As you may have heard, the 601 La Bomba line, by Erik Espinosa, is told to be forged of the strongest tobaccos known to man. A legend among cigar folklore, it is said that those who smoke the La Bomba breathe the “fire of the gods”, it is one by which the most powerful must be compared (Okay so maybe that was a tad dramatized).
Early this summer, Espinosa Cigars announced there would be a new addition coming to their popular 601 La Bomba line, and the time has finally come! I submit to you the 601 La Bomba Maduro Warhead – a Connecticut Broadleaf maduro-wrapped cigar that truly holds up to its name.
The 601 La Bomba Warhead arrives in a semi box-pressed, 6 1/2 x 54 ring gauge; like the original, the Warhead is capped with an overly-long pigtail, resembling a bomb fuse. Unlike the original, this “fuse” is weighted down by one of the darkest, oiliest wrappers you’ll ever see!
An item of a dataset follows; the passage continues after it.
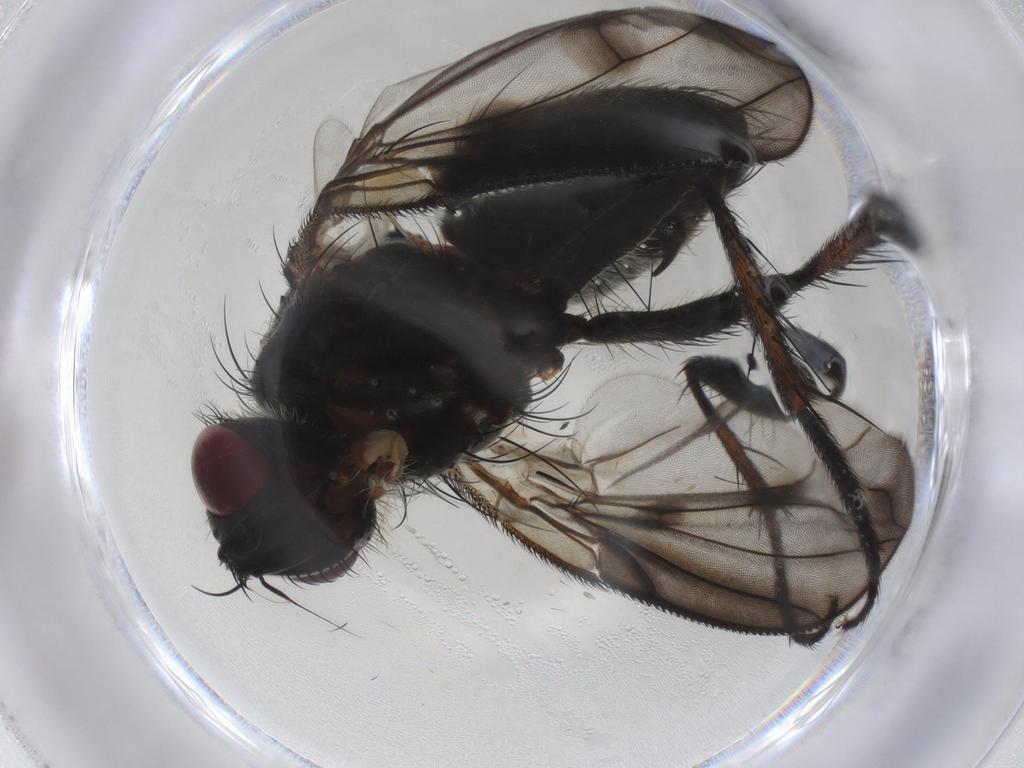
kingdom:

The Warhead replaces La Bomba’s original Nicaraguan Habano wrapper with a super dark, Connecticut Broadleaf maduro, this thing is dripping with oil… On the foot of the cigar you will find a cleverly wrapped band donning the 601 logo over a gray, metal-like finish. This is where it gets really cool, unwrapping the band displays a retro, WWII era bomb detailed with a classic “shark face” one might expect to find on a WWII fighter aircraft! Espinosa Cigars really did their homework on this one, and the result is one of the coolest bands you’ll ever see.
While I hate to see the beautiful band go, I was anxious to get this bomb lit! Upon trimming the fuse and cap, you’ll find the Warhead to have a very peppery cold-draw (as expected) with a sweet, mocha smell on the wrapper. Toasting the cigar took a bit longer than usual, simply due to the intense amount of oils in its dark wrapper.
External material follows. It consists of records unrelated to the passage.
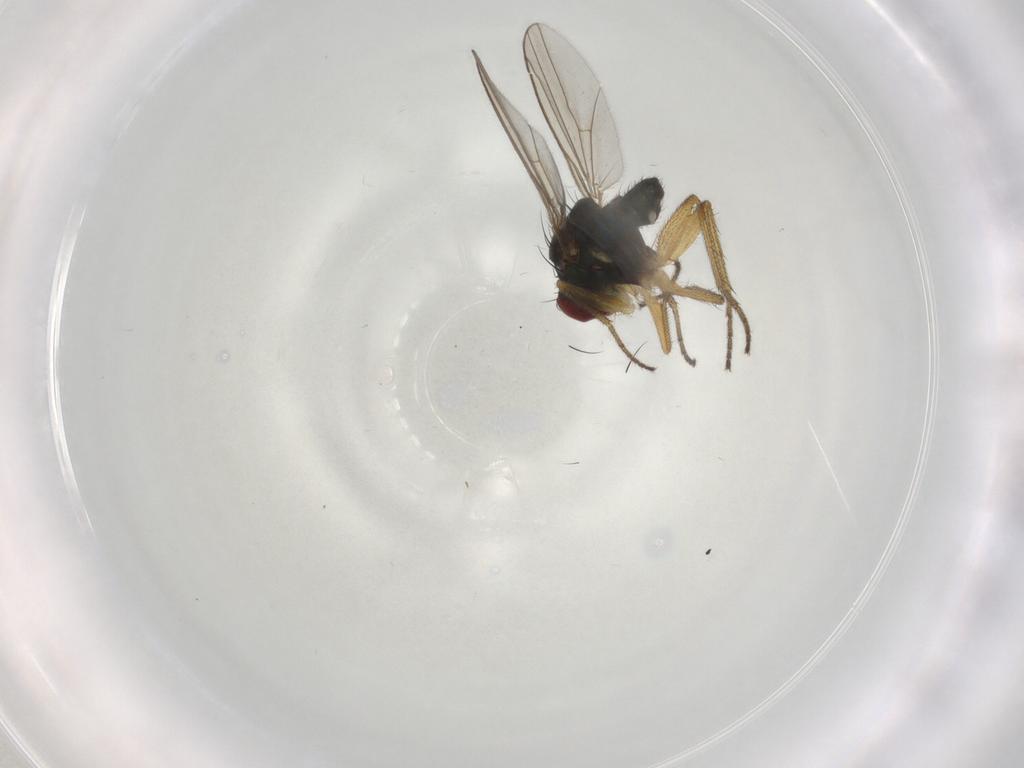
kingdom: Animalia
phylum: Arthropoda
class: Insecta
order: Diptera
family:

A few puffs into the cigar and I already realized I had made a huge mistake… I was smoking on an empty stomach. Seriously folks, you may have to do some planning and preparation prior to smoking this monster. I’m talkin’ eat a big dinner loaded with protein, maybe even drink a few glasses of water and get a good nights sleep the night before. In other words, this is not a cigar for novices! While smoking the Warhead, I was reminded of my first maduro cigar, I was young, inexperienced, and white as a ghost!
One of the first things I noticed with this smoke was a real heat after the first few puffs. I don’t mean the cigar was too hot, this was a feeling similar to that of a high proof bourbon going down and the warmth that follows back through the chest and throat. The flavors were spicy and greasy, like fresh cracked pepper over a juicy steak. The tobacco imparted a tingling zing when pressed against my tongue, traveling down my throat and back with a real zest I could feel long after each puff.
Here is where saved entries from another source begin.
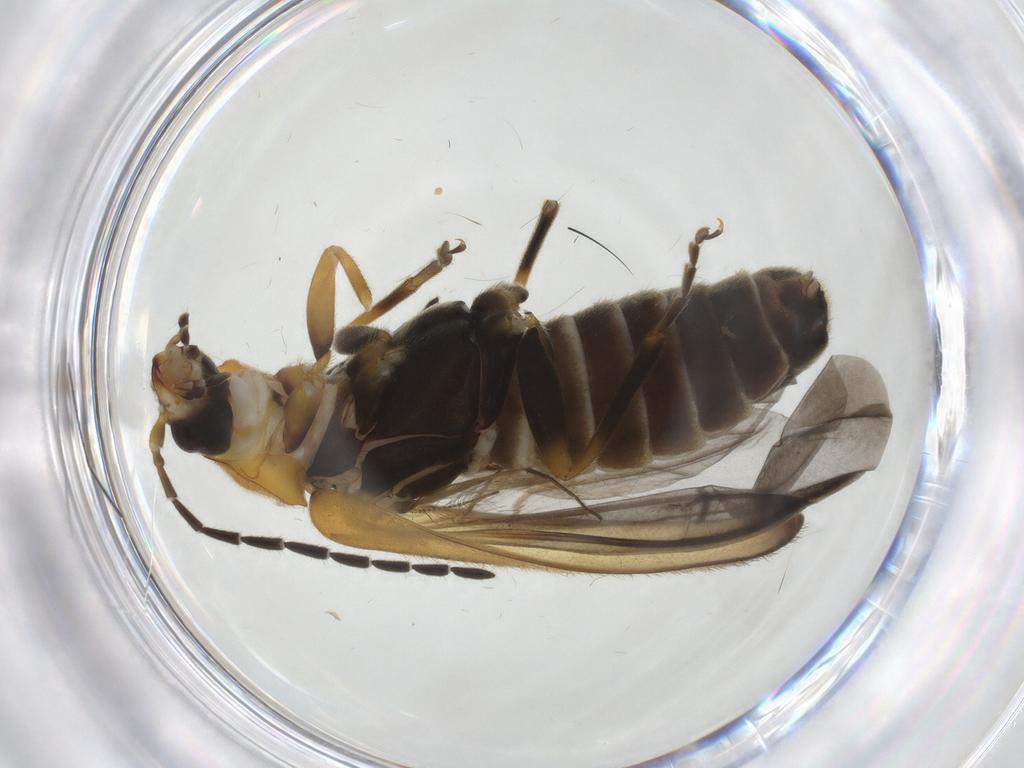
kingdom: Animalia
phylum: Arthropoda
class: Insecta
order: Coleoptera
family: Cantharidae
Through the first inch, I would describe the profile of the cigar as oily tobacco, leather, and pepper, with a sweet, mocha-like finish. Retrohaling the smoke proved more challenging than your average smoke, stinging the nostrils as the smoke left, but with a rewarding strong note of roasted coffee beans not evident on the tongue.
As with most oily cigars, the Warhead did need a few relights, the embers simply can’t handle the damp oils saturating the wrapper. This isn’t necessarily a fault, as I’ve found cigars of this caliber just need a little extra resting time – let the humidor sort things out.
Slowly burning my way through the Warhead’s generous 6 1/2″ of intense tobacco, I actually found myself light-headed at times, which is actually saying a lot, coming from a guy that reviews cigars! The Warhead kept a steady flavor profile throughout much of the smoke, interrupted every now and then with a sudden cinnamon or caramel note, just to keep you guessing. As the cigar progressed, darker flavors emerged, showing dark chocolate, worn leather, and aged tobacco, along with an added touch of anise on the finish. Feeling nostalgic from the tremendous power of the ligero leafs contained within the 601 Warhead, I let the embers slowly die – then promptly ate as much carbs as I could contain! A successful night’s smoke, no doubt.
Would I smoke this cigar again?
Yes, I will most certainly be stocking plenty 601 Warheads in my humidor for future use! Considering this is a somewhat rare release, limited to 2,000 boxes, I would recommend stocking up on these beauties. I am also very curious as to what a few months (or years) of aging would do to these cigars… If they’re anything like Erik Espinosa’s other maduro blends (La Jugada & 601 Blue Label), a little age will do these cigars wonders.